For outdoor operators, the conversion that matters isn’t a click. It’s a guest who shows up on time, dressed right, waiver signed, with their group assembled and ready to go.
We’ve seen operators who started a structured pre-trip sequence report that their day-of calls and “where do I go?” messages dropped significantly. That alone is worth the setup time. But the bigger payoff is the guests who arrive already invested in having a great time - because you’ve spent the last two weeks building it.
Setting it up without a dedicated marketing team
The common objection is that this requires too much tech. It doesn’t.
If you use a booking platform like FareHarbor, Rezdy, or Xola, most of them have built-in automated email capabilities tied to your booking dates. The templates may be basic, but you can customize the content. Start there. Get the 5-email sequence drafted and loaded before you worry about platform optimization.
If you’re on Mailchimp or ActiveCampaign, the automation is built around a “trigger” - in this case, a new booking or a contact being added to a list. From the trigger, you set delays: send immediately, send 30 days before trip date, send 7 days before, send 2 days before, send 1 day before. The sequence then runs on its own.
Writing all five emails at once takes most operators two to three hours. After that, it runs for every booking with no additional work. The email marketing for outdoor recreation guide covers platform setup in more detail if you’re starting from scratch. The 7 automated email sequences every outdoor business needs lays out other automation types worth building once this one is running.
The email most operators skip
The post-trip email is a separate sequence, but it’s worth mentioning here because the pre-trip sequence sets it up. Guests who’ve received five well-crafted pre-trip emails are far more likely to respond to a post-trip request for a review or a referral. The relationship was established before they ever got in a raft.
If you’ve built the pre-trip sequence and nothing else, you’ve still improved your business materially.

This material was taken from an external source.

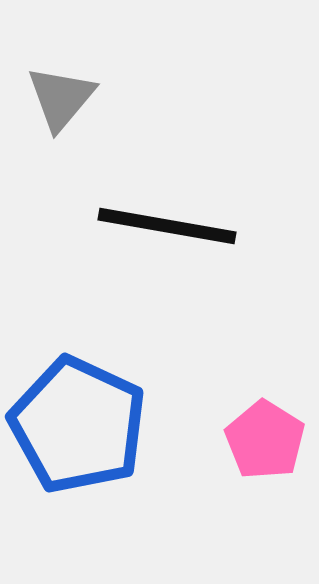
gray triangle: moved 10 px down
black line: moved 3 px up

But the post-trip email sequence turns that relationship into reviews, repeat bookings, and referrals - which is where the real long-term value compounds.
The next step is concrete: open your booking platform or email tool and set up your confirmation email first. Just that one. Get the template right, add the one vivid detail about the experience, make it worth forwarding. Then build the day-before message. Those two alone will outperform what most operators are doing. The rest of the sequence can follow over the next few weeks.
The guest who gets a great pre-trip sequence doesn’t just show up. They show up already proud of the decision they made.